• [What this task involves]
Print the complete set of entries exactly.

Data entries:
——

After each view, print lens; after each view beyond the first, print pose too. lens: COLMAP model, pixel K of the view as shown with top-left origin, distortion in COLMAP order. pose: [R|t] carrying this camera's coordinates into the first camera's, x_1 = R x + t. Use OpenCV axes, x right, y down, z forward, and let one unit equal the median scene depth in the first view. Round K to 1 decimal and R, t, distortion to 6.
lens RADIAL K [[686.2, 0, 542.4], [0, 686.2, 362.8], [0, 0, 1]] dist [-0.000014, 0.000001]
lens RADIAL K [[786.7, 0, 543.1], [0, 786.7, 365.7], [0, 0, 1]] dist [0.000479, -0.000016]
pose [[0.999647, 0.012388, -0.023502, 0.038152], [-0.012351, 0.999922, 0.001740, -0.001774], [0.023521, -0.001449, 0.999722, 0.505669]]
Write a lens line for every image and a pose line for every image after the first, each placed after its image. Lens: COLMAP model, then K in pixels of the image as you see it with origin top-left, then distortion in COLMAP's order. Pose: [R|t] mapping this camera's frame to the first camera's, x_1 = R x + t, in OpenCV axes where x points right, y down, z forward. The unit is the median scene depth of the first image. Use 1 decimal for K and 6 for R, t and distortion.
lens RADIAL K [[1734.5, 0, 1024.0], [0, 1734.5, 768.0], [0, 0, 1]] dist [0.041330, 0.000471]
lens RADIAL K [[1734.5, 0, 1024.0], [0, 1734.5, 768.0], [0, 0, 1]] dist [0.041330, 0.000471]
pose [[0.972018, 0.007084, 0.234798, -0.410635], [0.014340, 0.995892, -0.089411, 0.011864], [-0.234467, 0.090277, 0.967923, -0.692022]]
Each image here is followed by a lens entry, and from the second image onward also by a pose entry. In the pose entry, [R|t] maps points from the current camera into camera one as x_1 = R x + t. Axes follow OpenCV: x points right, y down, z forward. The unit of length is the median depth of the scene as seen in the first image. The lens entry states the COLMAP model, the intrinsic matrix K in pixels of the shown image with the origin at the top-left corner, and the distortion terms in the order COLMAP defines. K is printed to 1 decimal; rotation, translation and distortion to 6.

——

• [Solution]
After each view, print lens; after each view beyond the first, print pose too. lens: COLMAP model, pixel K of the view as shown with top-left origin, distortion in COLMAP order. pose: [R|t] carrying this camera's coordinates into the first camera's, x_1 = R x + t. Use OpenCV axes, x right, y down, z forward, and let one unit equal the median scene depth in the first view. Round K to 1 decimal and R, t, distortion to 6.
lens RADIAL K [[686.2, 0, 542.4], [0, 686.2, 362.8], [0, 0, 1]] dist [-0.000014, 0.000001]
lens RADIAL K [[786.7, 0, 543.1], [0, 786.7, 365.7], [0, 0, 1]] dist [0.000479, -0.000016]
pose [[0.999647, 0.012388, -0.023502, 0.038152], [-0.012351, 0.999922, 0.001740, -0.001774], [0.023521, -0.001449, 0.999722, 0.505669]]
Write a lens line for every image and a pose line for every image after the first, each placed after its image. Lens: COLMAP model, then K in pixels of the image as you see it with origin top-left, then distortion in COLMAP's order. Pose: [R|t] mapping this camera's frame to the first camera's, x_1 = R x + t, in OpenCV axes where x points right, y down, z forward. The unit is the median scene depth of the first image. Use 1 decimal for K and 6 for R, t and distortion.
lens RADIAL K [[1734.5, 0, 1024.0], [0, 1734.5, 768.0], [0, 0, 1]] dist [0.041330, 0.000471]
lens RADIAL K [[1734.5, 0, 1024.0], [0, 1734.5, 768.0], [0, 0, 1]] dist [0.041330, 0.000471]
pose [[0.972018, 0.007084, 0.234798, -0.410635], [0.014340, 0.995892, -0.089411, 0.011864], [-0.234467, 0.090277, 0.967923, -0.692022]]
Each image here is followed by a lens entry, and from the second image onward also by a pose entry. In the pose entry, [R|t] maps points from the current camera into camera one as x_1 = R x + t. Axes follow OpenCV: x points right, y down, z forward. The unit of length is the median depth of the scene as seen in the first image. The lens entry states the COLMAP model, the intrinsic matrix K in pixels of the shown image with the origin at the top-left corner, and the distortion terms in the order COLMAP defines. K is printed to 1 decimal; rotation, translation and distortion to 6.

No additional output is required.